• [Supplied records]:
^^^^

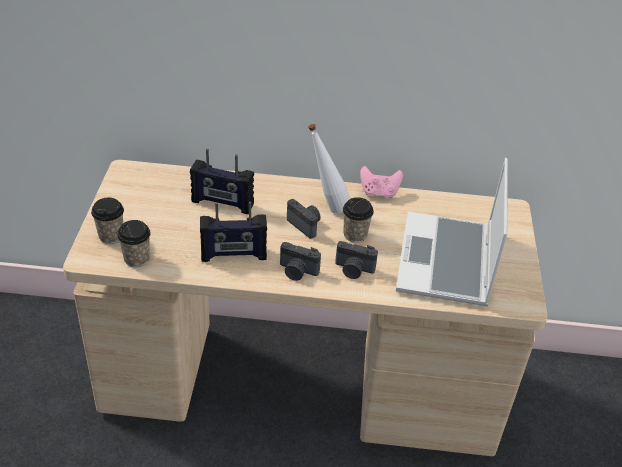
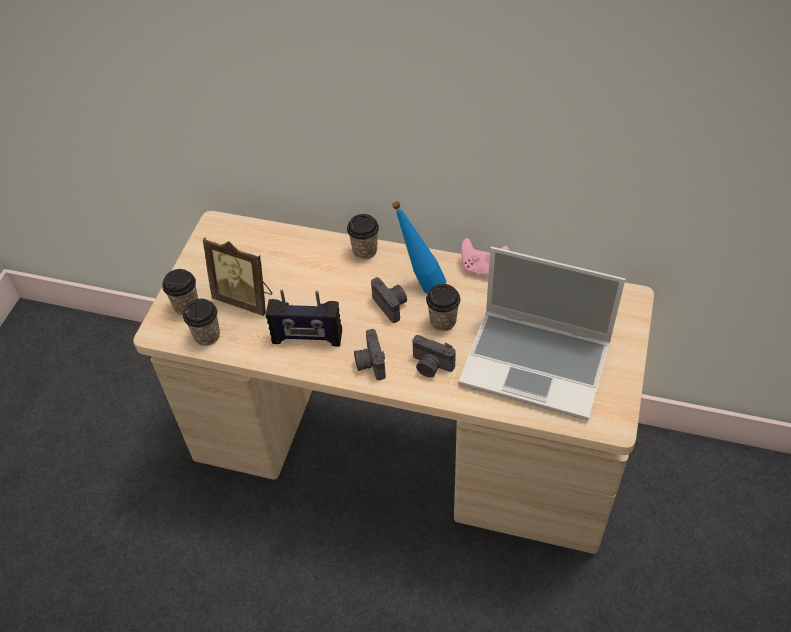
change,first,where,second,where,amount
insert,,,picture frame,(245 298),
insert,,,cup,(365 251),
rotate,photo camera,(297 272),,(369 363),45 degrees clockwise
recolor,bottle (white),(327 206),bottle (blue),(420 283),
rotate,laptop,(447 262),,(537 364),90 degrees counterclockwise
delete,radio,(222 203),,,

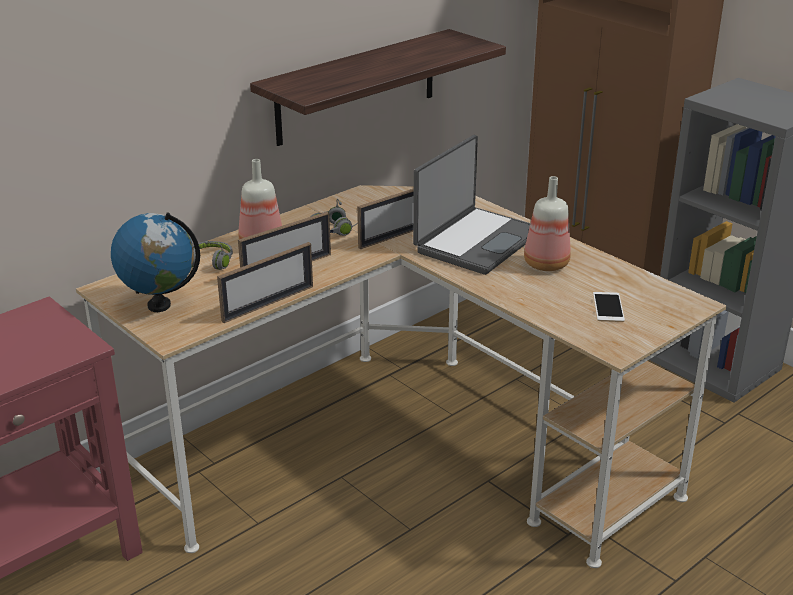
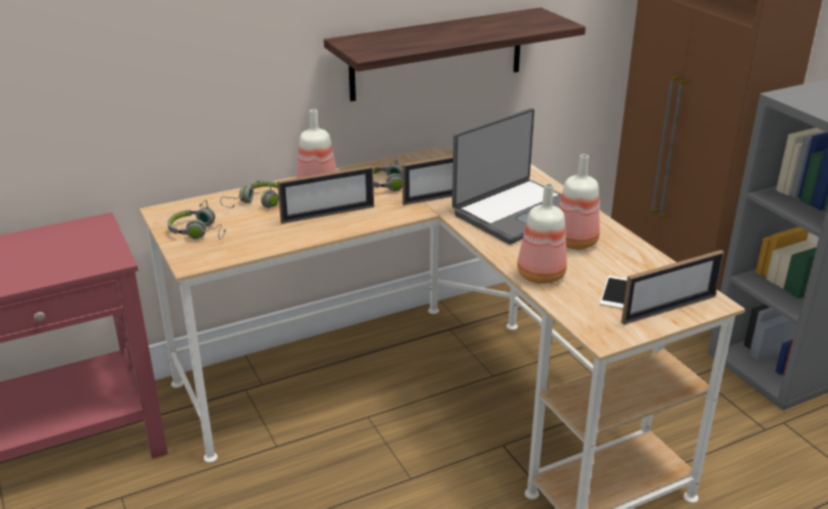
change,first,where,second,where,amount
replace,globe,(159 305),headphones (grey),(199 232),
insert,,,bottle,(540 276),
move,picture frame,(268 303),,(669 309),

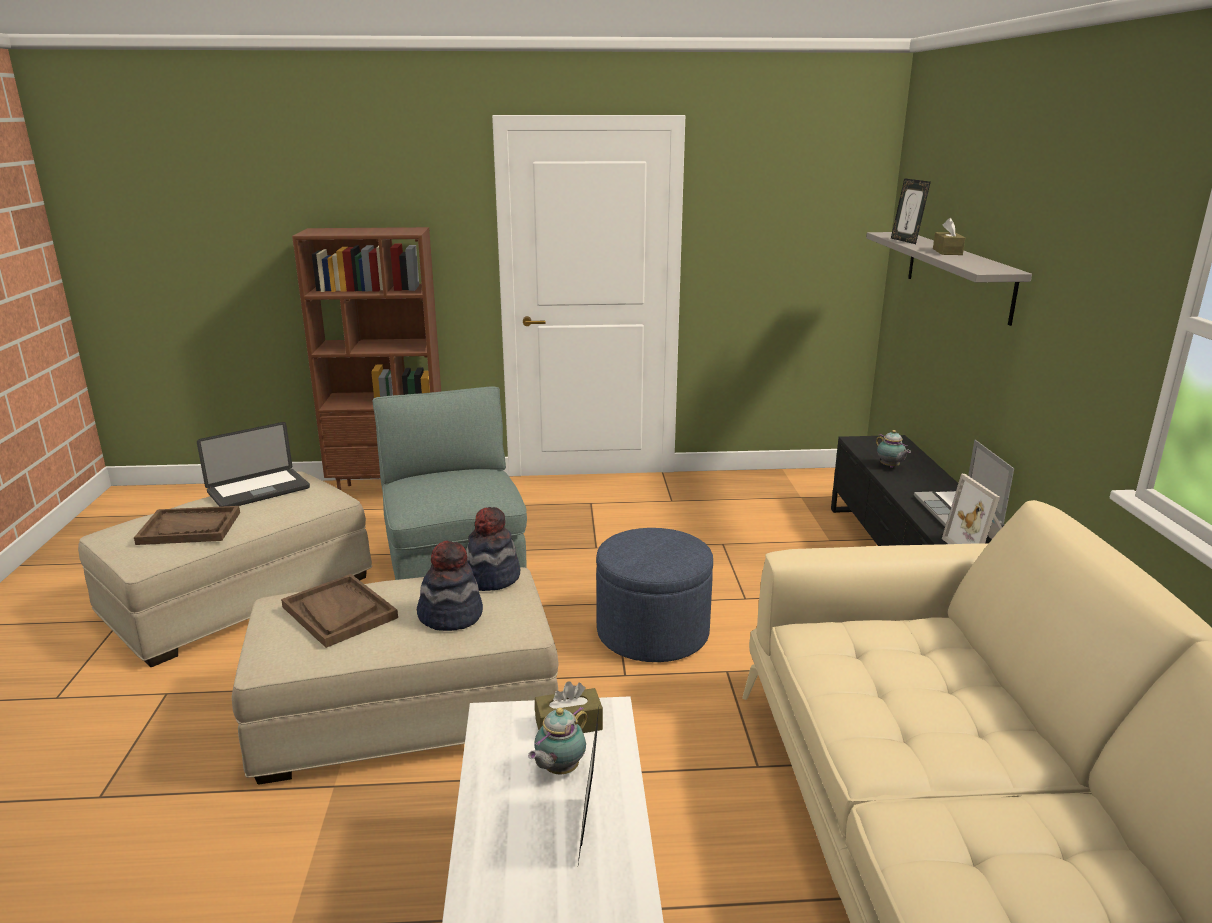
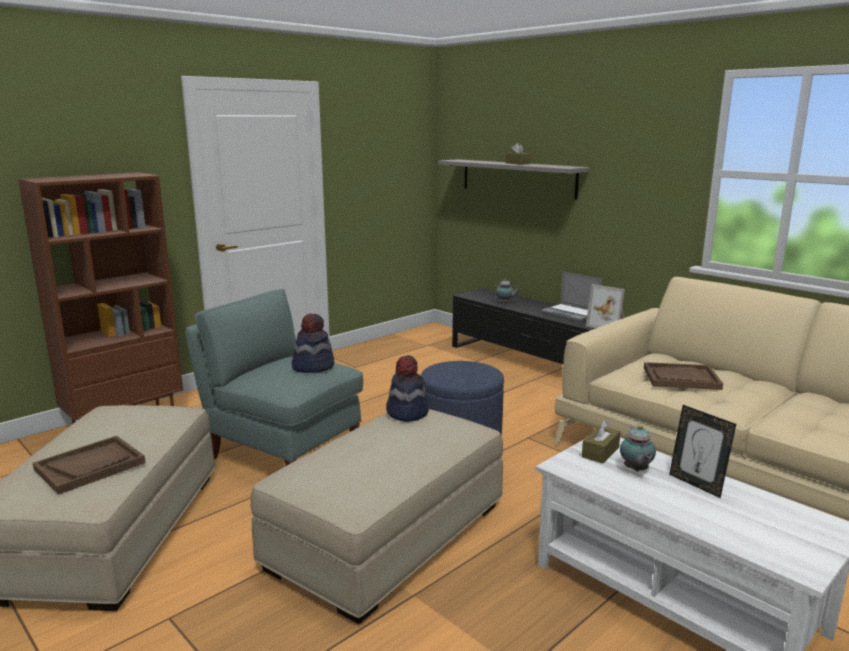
change,first,where,second,where,amount
move,hat,(450 615),,(313 366),
move,tray (brown),(339 612),,(681 378),
delete,laptop,(258 490),,,
delete,picture frame,(906 241),,,

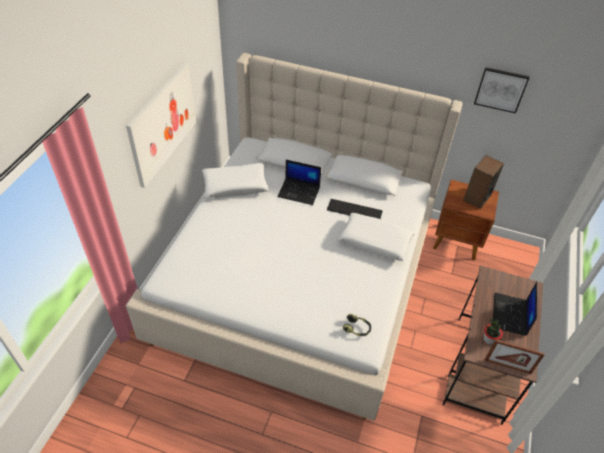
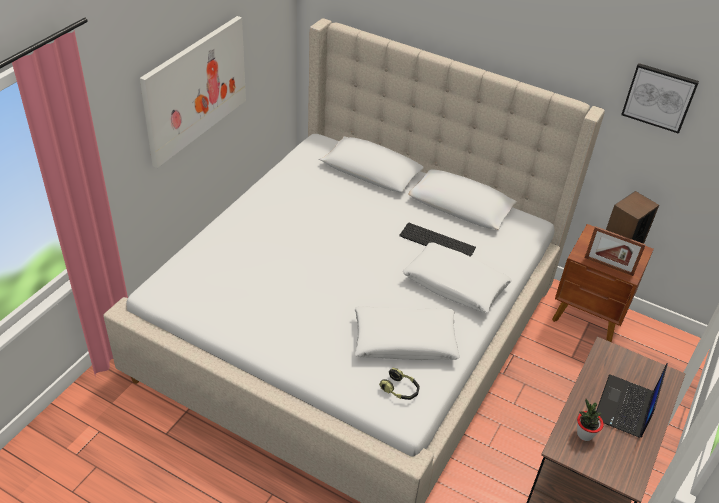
change,first,where,second,where,amount
move,pillow (white),(235 185),,(404 340),
move,picture frame,(507 366),,(608 266),
delete,laptop,(299 191),,,

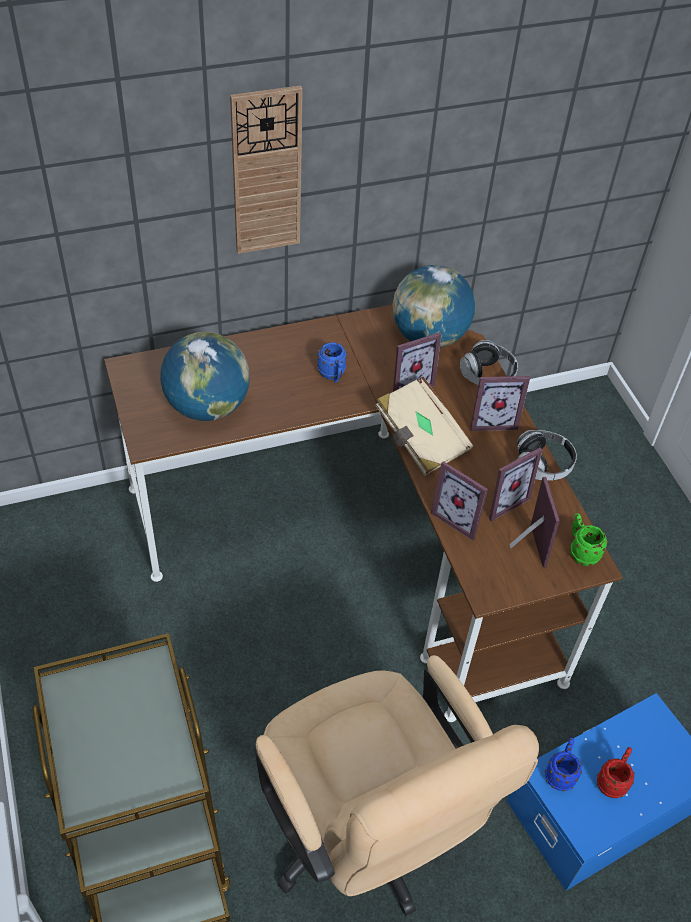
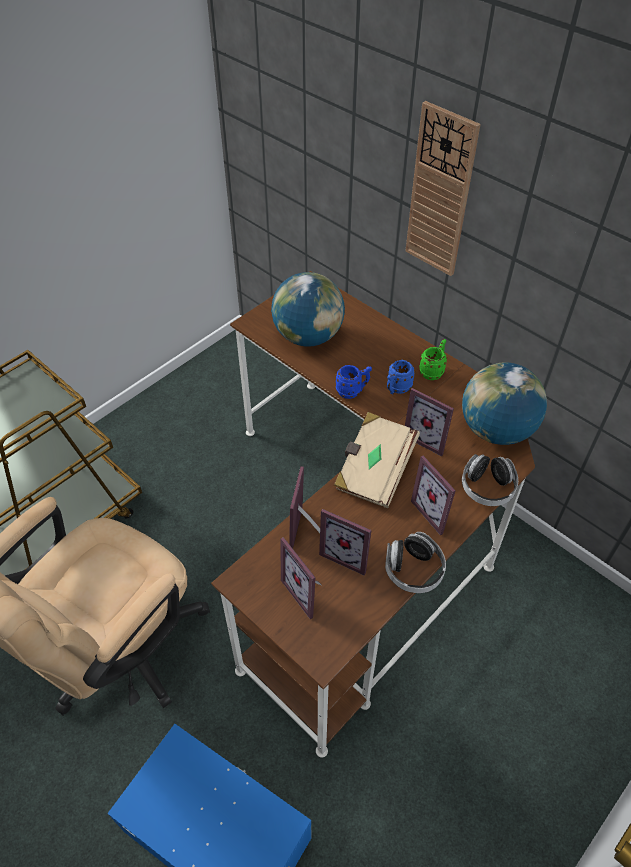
change,first,where,second,where,amount
rotate,picture frame,(525 546),,(307 591),90 degrees clockwise
move,mug (blue),(560 773),,(352 391),
move,mug (green),(580 551),,(433 371),
delete,mug (red),(613 781),,,

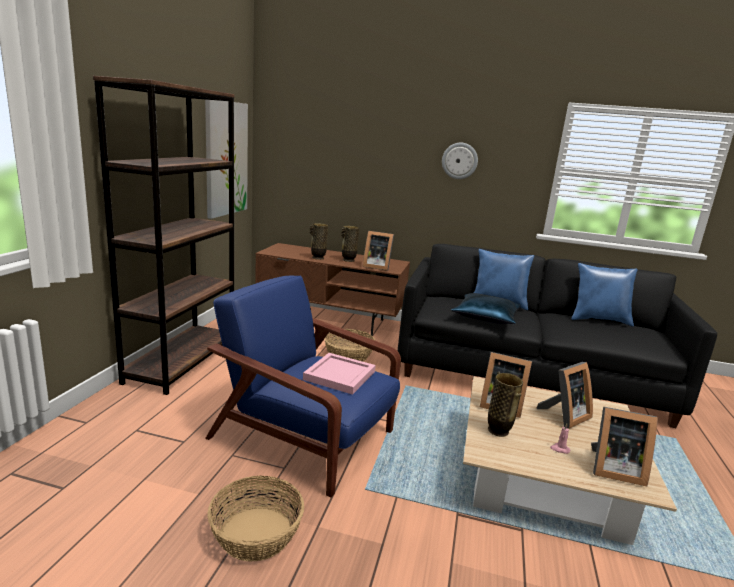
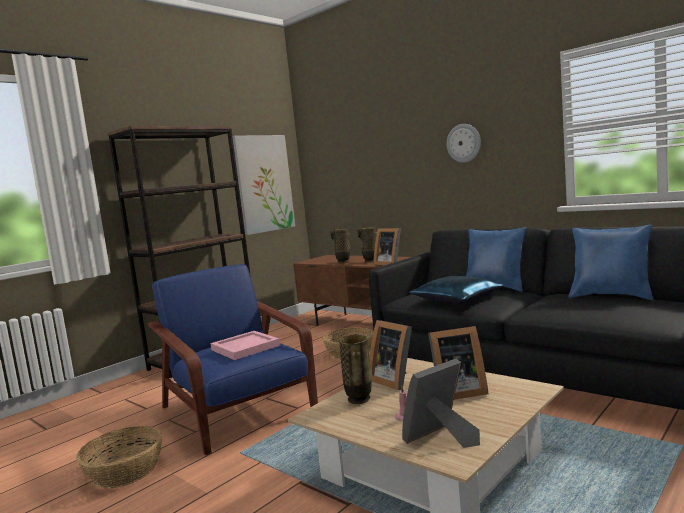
change,first,where,second,where,amount
rotate,picture frame,(613 469),,(441 439),105 degrees clockwise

^^^^

• [What the task asks]: What is the number of lines in the records that contain "rotate"? Answer with it alone.

• [Finished task]: 4